Nonostante Vardy abbia sempre sostenuto di non avere niente a che fare con la vicenda, durante le testimonianze al processo sembra aver suggerito che Watt possa aver passato alcune informazioni a Halls senza che lei ne fosse a conoscenza. Come scrive il Guardian, tuttavia, il telefono di Watt è “caduto” in mare dopo che gli avvocati di Rooney avevano chiesto di poter vedere i messaggi che conteneva, e l’esperto di informatica che era stato contattato da Vardy per esaminare le sue conversazioni su WhatsApp avrebbe perso le password per accedervi. Un laptop usato sempre da Vardy nel periodo in cui avrebbe diffuso le informazioni su Rooney inoltre avrebbe smesso di funzionare.

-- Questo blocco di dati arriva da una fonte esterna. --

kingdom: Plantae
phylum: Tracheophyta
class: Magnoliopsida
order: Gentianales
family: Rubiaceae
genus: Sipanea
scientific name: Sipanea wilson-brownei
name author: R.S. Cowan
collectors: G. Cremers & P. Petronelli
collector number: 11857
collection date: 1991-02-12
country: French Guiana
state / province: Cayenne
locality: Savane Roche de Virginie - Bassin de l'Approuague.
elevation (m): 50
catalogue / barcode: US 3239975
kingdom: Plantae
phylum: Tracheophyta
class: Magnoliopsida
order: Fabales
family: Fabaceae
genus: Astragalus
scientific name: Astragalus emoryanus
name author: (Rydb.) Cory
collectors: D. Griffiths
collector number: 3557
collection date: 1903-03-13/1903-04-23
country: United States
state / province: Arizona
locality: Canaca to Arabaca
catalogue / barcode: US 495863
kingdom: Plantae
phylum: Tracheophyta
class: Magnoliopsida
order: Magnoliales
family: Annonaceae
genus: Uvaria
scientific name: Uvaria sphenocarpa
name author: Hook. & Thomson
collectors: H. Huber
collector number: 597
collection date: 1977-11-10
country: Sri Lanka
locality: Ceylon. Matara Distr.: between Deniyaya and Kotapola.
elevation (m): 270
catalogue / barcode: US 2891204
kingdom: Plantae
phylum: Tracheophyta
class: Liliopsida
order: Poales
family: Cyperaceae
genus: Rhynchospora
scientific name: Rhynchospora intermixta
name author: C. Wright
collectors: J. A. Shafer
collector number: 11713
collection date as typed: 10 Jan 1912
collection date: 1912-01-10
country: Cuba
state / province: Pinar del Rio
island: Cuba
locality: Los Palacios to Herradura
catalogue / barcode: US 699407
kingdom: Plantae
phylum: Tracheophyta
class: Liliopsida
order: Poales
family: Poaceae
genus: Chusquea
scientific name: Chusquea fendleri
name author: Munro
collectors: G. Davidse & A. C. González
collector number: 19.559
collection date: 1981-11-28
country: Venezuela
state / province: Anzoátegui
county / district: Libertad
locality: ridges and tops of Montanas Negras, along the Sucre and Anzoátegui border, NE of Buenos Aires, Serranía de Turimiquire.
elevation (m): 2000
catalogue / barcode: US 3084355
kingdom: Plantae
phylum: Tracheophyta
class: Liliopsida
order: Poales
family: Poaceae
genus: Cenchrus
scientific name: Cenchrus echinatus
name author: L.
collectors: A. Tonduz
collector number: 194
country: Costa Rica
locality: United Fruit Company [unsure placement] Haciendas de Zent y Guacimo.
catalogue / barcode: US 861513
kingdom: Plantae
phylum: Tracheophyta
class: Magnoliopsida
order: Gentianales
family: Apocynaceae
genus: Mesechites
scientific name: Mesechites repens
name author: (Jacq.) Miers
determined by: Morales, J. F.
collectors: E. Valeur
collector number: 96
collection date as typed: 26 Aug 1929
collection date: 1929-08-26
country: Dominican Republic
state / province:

Secondo gli avvocati di Rooney comunque i tabulati elettronici delle conversazioni tra Vardy e Watt indicherebbero che alcuni messaggi scambiati tra di loro siano stati cancellati manualmente. Gli avvocati di Vardy dal canto loro sostengono che lei non abbia «distrutto né perso in maniera deliberata documenti rilevanti sul caso», cosa che se invece dimostrata potrebbe crearle notevoli problemi legali. Nel frattempo, anche Watt avrebbe dovuto comparire come testimone durante il processo: alcuni giorni fa però si è saputo che non avrebbe testimoniato per problemi di salute.